L’éphèbe de la glèbe à la plèbe.
Tout le monde le sait, l’incursion de Kubrick dans le monde très codé du péplum n’a rien d’un choix personnel : c’est un tremplin à sa carrière et un remplacement de dernière minute pour le projet de Douglas construisant un film à sa gloire.
On pourra néanmoins chercher dans ce film les germes de son esthétique ou les obsessions qui seront les siennes par la suite. La maitrise formelle est évidente, particulièrement dans les plans d’ensemble et la gestion des foules : une caméra qui passe à travers les corps en entrainement, qui survole la crête d’une mine de sel, ou un cadre qui donne à voir les légions romaines en formation avec une grande capacité de persuasion.
Sur la thématique propre au film, les indices d’un attachement à l’aliénation et à la mécanique du corps sont déjà bien présents : du formatage du gladiateur à son combat-spectacle, de la vente des corps à leur crucifixion, Kubrick exploite l’idéologie très prégnante de Trumbo dans l’image elle-même.
La naissance du héros est donc celle d’un homme qui commencera dénué de tout : de liberté, mais aussi de culture, de vie sexuelle et amoureuse ou d’amitié puisqu’il pourra avoir à tuer prochainement ses partenaires. Même s’il souffre des raccourcis et des excès propres à la machine hollywoodienne (une romance d’un lyrisme assez anachronique, et des capacités de stratège pour l’esclave affranchi à faire pâlir l’élite romaine), le parcours du protagoniste est celui de l’affirmation d’un individu par le prisme de la foule grandissante qui l’accompagne. On appelle cela un prophète. Toute l’articulation du scénario fleuve (3h20, et s’il faut admettre au film des longueurs, reconnaissons que la dynamique générale est plutôt cohérente) repose sur ces chevilles entre l’individuel et le collectif. D’un côté, la constitution d’une utopie où l’on s’attarde longuement sur la communauté des esclaves rebelles en pleine diaspora, insistant sur des visages et des scènes du quotidien laborieux que ne renierait pas le Ford des Raisins de la Colère, dans un panorama exhaustif incluant femmes, enfants, vieillards (et même un nain). De l’autre, l’incidence de ce souffle nouveau sur la politique romaine, repère des coulisses corrompues, de l’avènement d’un ordre nouveau qui fera vaciller les fondements politiques. Les échanges entre les nombreux personnages romains fonctionnent et traduisent bien l’enlisement d’une civilisation dans les excès de sa propre puissance. Les acteurs, de ce point de vue, sont tous à la hauteur, de Laughton à Olivier, en passant par Curtis. Jean Simmons peut se contenter d’un regard pour signifier son amour ou son mépris.
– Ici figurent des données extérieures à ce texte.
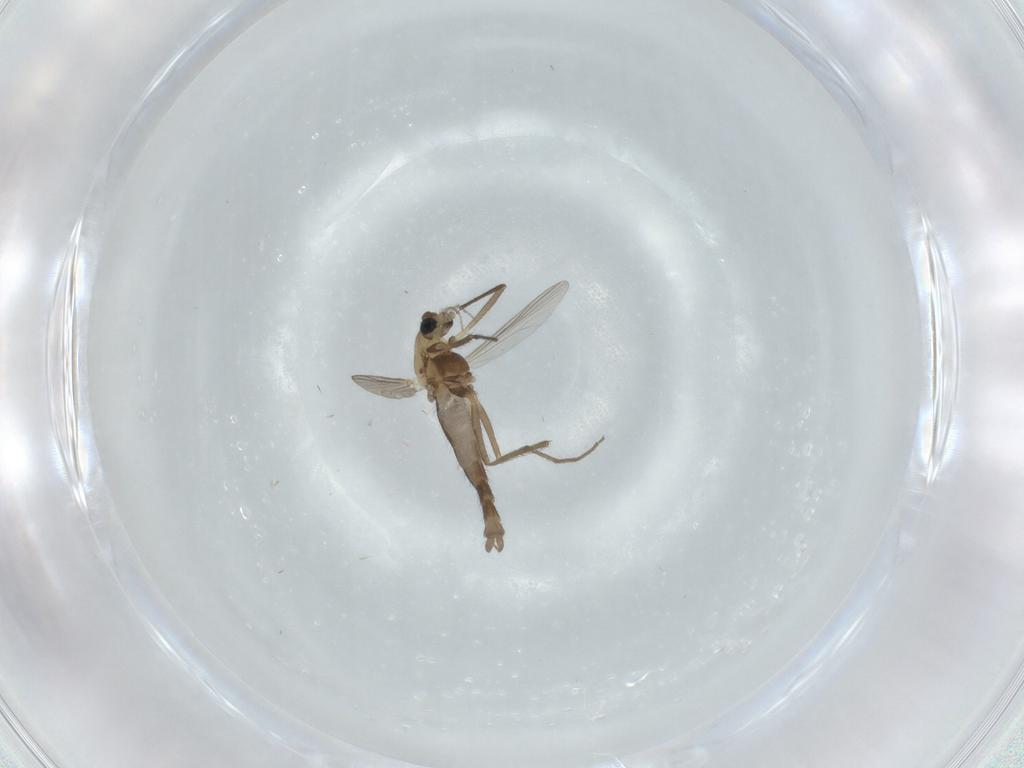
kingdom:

Le péplum est donc avant tout une question d’équilibre : concilier tête à tête, romance, violence, destin d’un pays tout entier, épopée collective et destinée individuelle. Spartacus est dans ce registre une véritable réussite, à laquelle on peut joindre la capacité qu’il a à entrer en résonnance avec les enjeux idéologiques d’une autre époque, où la lutte des classes et l’appel à la cohésion de la plèbe prend une autre dimension.